Document Type : Original Research Article
Environmental and Gastrointestinal Toxicology Laboratory, Department of Veterinary Physiology and Biochemistry, Faculty of Veterinary Medicine, University of Ibadan, Oyo State, Nigeria
Environmental Microbiology and Biotechnology Laboratory, Department of Microbiology, Faculty of Science, University of Ibadan, Oyo State, Nigeria
Department of Chemistry, Faculty of Science, The Polytechnic, Ibadan, Oyo State, Nigeria
Objective: This study examined the protective effects of Nigella sativa oil (NSO) on cadmium (Cd)-induced alterations affecting gut morphology and microbiota composition, as well as the involvement of mucus glycoprotein (MUC2) and immuno-inflammatory markers (TNFα and IL-2) in the colon of rats.
Materials and Methods: Male Wistar rats, randomized into four groups, were treated either with distilled water (control), CdCl2 (100 mg/kg), CdCl2+NSO (1 ml/kg) or NSO alone. After the experiments, faecal samples were processed for microbial culture on various selective media, while intestinal segments were prepared for histopathological examination and immunohistochemistry. The composition of NSO was analyzed using Gas Chromatography-Mass Spectrometry (GC-MS).

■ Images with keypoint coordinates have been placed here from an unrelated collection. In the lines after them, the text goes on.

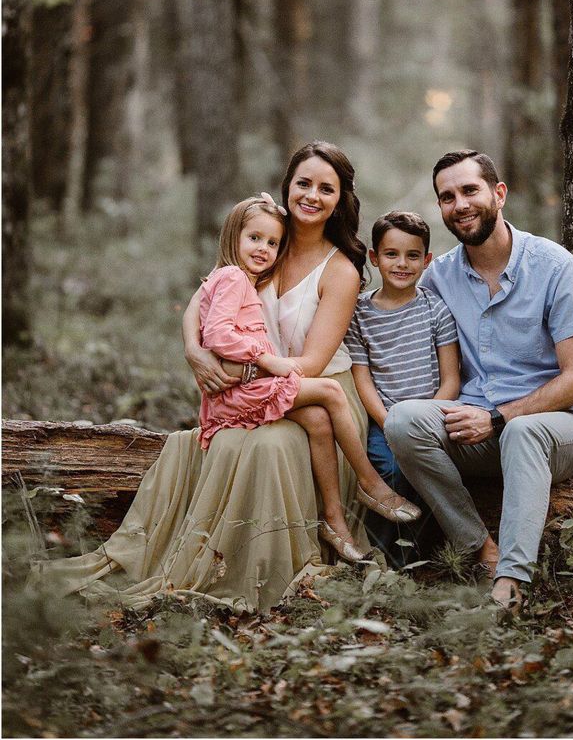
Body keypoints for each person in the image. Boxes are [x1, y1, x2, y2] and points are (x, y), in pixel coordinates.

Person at [36, 142, 396, 612]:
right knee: (215, 443)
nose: (312, 195)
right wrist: (193, 350)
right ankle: (216, 558)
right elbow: (201, 299)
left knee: (268, 447)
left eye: (326, 189)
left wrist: (240, 370)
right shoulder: (266, 243)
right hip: (263, 387)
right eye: (303, 183)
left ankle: (289, 554)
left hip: (318, 389)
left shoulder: (341, 270)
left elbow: (308, 365)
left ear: (340, 199)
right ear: (287, 185)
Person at [384, 150, 573, 612]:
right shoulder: (439, 277)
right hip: (476, 429)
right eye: (447, 197)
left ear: (498, 194)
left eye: (470, 190)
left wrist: (498, 417)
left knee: (523, 431)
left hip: (558, 427)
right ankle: (480, 549)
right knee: (404, 420)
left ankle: (511, 580)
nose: (459, 204)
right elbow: (390, 322)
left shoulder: (553, 266)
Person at [195, 193, 420, 559]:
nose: (264, 247)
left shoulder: (267, 265)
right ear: (235, 236)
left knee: (318, 418)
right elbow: (212, 322)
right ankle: (369, 482)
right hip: (250, 383)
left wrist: (254, 365)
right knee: (330, 393)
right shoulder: (238, 274)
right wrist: (209, 351)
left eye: (272, 242)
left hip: (259, 380)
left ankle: (334, 519)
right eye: (255, 239)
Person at [345, 210, 460, 565]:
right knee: (390, 469)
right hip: (383, 419)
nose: (402, 264)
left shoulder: (435, 309)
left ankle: (422, 555)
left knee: (432, 469)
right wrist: (387, 423)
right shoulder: (359, 313)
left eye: (413, 255)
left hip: (429, 419)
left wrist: (428, 419)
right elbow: (362, 378)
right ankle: (384, 559)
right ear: (374, 258)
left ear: (426, 260)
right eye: (392, 254)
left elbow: (451, 379)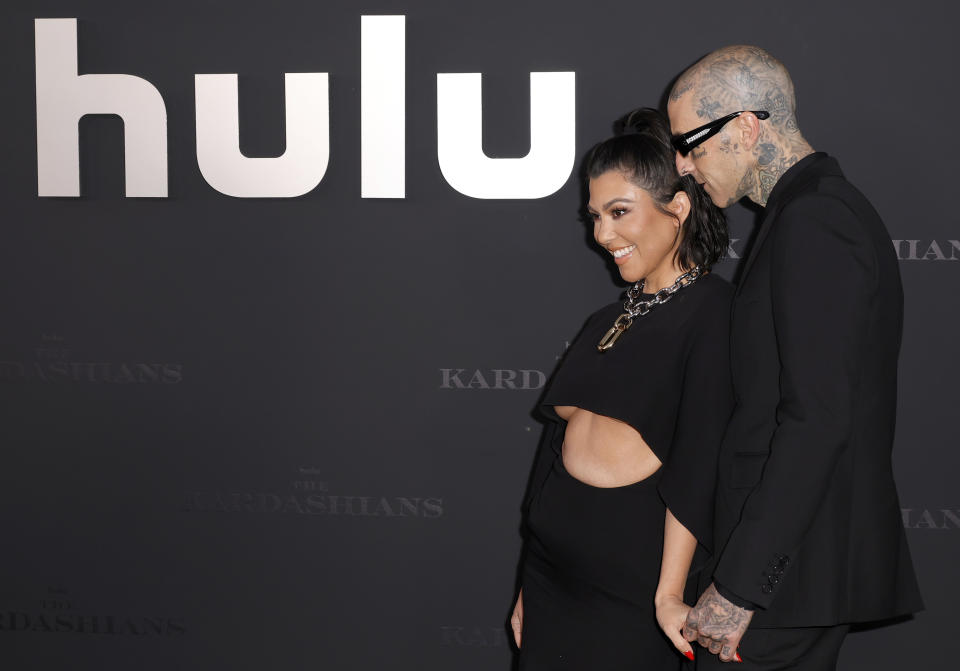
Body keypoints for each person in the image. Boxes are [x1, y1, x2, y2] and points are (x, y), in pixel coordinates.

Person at [666, 45, 923, 670]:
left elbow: (818, 418)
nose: (683, 165)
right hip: (787, 574)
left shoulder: (817, 220)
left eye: (692, 143)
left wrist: (740, 587)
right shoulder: (801, 214)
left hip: (784, 582)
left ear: (747, 127)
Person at [510, 107, 734, 670]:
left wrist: (668, 592)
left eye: (619, 213)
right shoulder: (607, 317)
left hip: (629, 594)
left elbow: (698, 460)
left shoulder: (714, 314)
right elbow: (553, 451)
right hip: (548, 580)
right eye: (594, 216)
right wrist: (525, 583)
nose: (602, 235)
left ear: (677, 207)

Results: Oral Cd administration provoked dramatic increases in faecal counts of potentially pathogenic bacteria (Staphylococci, Enterococci, Pseudomonas and Escherichia coli), while decreasing probiotic lactobacilli counts. Cadmium treatment caused down-regulation of colonic MUC2 (p=0.003) and IL-2 (p=0.03), but increased TNFα (p=0.034), along with reduced goblet cell counts and mucus production. Conversely, treatment with NSO significantly improved Lactobacilli counts (p=0.042), while reducing the levels of potentially pathogenic species. In addition, NSO significantly restored colonic expressions of MUC2 (p=0.001), TNFα (p=0.007) and IL-2 (p=0.025) to control levels. GC-MS analysis of NSO revealed the presence of the active ingredient, thymoquinone and a high content of unsaturated fatty acids, including trans-13-octadecenoic acid and oleic acid.
Conclusion: This study highlights the intestinal mucus, microbiota and immuno-inflammatory system as important protective targets of NSO against Cd-induced intestinal toxicity.